◆ Task brief ◆
Omit the pictures, but give back every entry below exactly as written.
━━ Material for this exercise
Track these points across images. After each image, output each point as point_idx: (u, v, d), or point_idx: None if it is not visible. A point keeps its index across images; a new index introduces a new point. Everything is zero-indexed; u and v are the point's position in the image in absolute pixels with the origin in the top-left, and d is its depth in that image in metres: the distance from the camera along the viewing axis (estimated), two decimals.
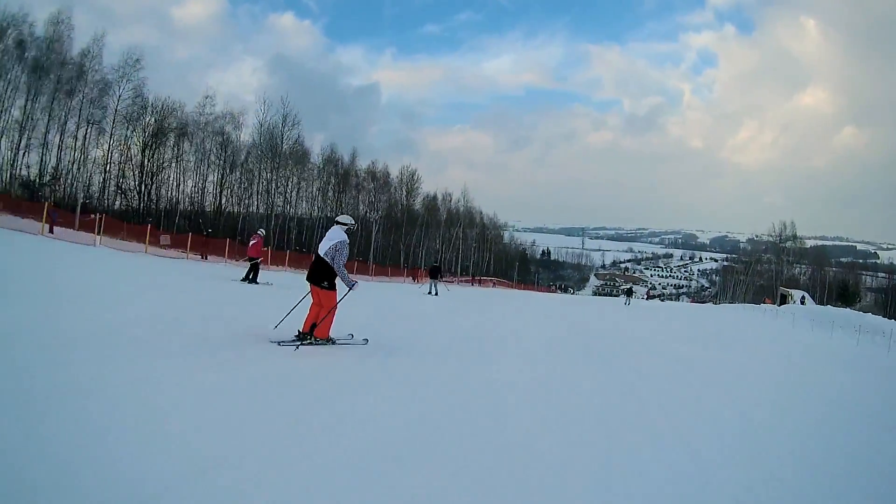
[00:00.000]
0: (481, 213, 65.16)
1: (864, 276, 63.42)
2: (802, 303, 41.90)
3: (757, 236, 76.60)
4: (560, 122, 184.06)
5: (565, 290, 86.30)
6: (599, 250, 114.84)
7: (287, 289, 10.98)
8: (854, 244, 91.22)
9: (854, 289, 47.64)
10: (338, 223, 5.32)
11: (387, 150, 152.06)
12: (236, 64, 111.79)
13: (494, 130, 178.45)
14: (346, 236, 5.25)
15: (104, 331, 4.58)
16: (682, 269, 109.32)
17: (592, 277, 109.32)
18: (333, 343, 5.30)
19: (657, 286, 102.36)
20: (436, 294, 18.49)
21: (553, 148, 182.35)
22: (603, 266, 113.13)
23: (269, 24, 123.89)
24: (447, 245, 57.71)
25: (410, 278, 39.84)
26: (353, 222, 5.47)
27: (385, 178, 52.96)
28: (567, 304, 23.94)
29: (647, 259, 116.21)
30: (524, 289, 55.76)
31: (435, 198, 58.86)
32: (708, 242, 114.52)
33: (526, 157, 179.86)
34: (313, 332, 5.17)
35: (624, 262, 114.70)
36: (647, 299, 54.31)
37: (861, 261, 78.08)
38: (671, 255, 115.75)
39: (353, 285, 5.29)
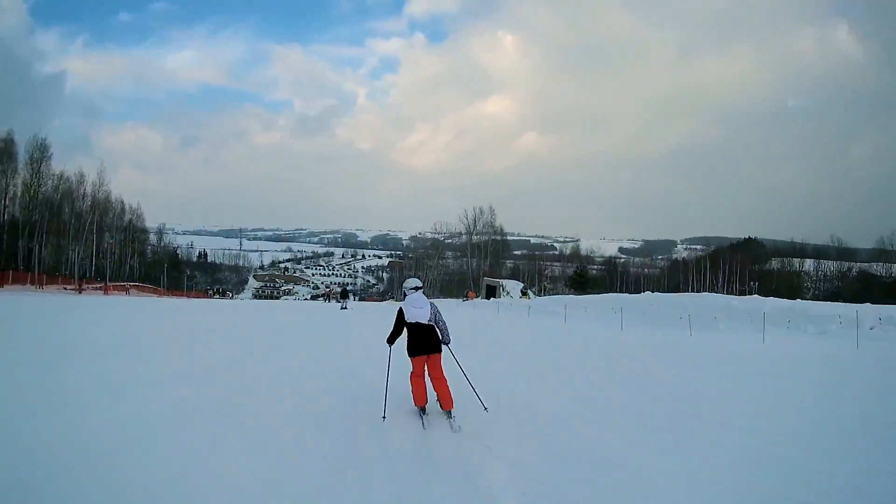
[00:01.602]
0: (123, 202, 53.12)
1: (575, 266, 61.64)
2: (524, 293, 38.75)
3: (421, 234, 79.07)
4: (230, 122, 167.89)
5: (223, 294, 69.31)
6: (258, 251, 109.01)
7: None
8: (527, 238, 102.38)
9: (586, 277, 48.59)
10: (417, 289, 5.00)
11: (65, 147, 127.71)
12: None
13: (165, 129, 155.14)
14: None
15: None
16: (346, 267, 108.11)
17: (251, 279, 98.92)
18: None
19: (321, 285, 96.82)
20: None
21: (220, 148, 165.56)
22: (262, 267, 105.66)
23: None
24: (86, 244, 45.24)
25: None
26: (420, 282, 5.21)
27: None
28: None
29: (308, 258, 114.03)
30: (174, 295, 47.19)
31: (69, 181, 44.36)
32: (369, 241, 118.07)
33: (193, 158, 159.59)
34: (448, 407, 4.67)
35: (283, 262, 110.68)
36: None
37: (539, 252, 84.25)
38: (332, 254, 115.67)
━━━━
◆ Expected output ◆
Track these points across images. After each image, output each point as point_idx: (u, v, d), or point_idx: None if it is not visible. A point keeps its index across images; a new index introduces a new point. Everything is zero-indexed; u and v are the point's position in the image in absolute pixels with the origin in the top-left, and d is its depth in that image in metres: the distance from the camera along the viewing axis (estimated), two decimals.
[00:00.000]
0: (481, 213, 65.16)
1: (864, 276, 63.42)
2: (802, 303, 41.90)
3: (757, 236, 76.60)
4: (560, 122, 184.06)
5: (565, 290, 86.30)
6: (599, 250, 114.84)
7: (287, 289, 10.98)
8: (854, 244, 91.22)
9: (854, 289, 47.64)
10: (338, 223, 5.32)
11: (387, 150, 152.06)
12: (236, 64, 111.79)
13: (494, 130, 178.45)
14: (346, 236, 5.25)
15: (104, 331, 4.58)
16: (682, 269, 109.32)
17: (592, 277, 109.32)
18: (333, 343, 5.30)
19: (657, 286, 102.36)
20: (436, 294, 18.49)
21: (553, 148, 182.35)
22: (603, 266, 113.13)
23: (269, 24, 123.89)
24: (447, 245, 57.71)
25: (410, 278, 39.84)
26: (353, 222, 5.47)
27: (385, 178, 52.96)
28: (567, 304, 23.94)
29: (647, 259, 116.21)
30: (524, 289, 55.76)
31: (435, 198, 58.86)
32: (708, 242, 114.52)
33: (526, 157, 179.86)
34: (313, 332, 5.17)
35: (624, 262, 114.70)
36: (647, 299, 54.31)
37: (861, 261, 78.08)
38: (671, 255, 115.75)
39: (353, 285, 5.29)
[00:01.602]
0: (123, 202, 53.12)
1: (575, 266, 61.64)
2: (524, 293, 38.75)
3: (421, 234, 79.07)
4: (230, 122, 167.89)
5: (223, 294, 69.31)
6: (258, 251, 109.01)
7: None
8: (527, 238, 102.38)
9: (586, 277, 48.59)
10: (417, 289, 5.00)
11: (65, 147, 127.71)
12: None
13: (165, 129, 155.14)
14: None
15: None
16: (346, 267, 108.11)
17: (251, 279, 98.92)
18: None
19: (321, 285, 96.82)
20: None
21: (220, 148, 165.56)
22: (262, 267, 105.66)
23: None
24: (86, 244, 45.24)
25: None
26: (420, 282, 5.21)
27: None
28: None
29: (308, 258, 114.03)
30: (174, 295, 47.19)
31: (69, 181, 44.36)
32: (369, 241, 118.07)
33: (193, 158, 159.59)
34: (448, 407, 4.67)
35: (283, 262, 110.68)
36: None
37: (539, 252, 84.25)
38: (332, 254, 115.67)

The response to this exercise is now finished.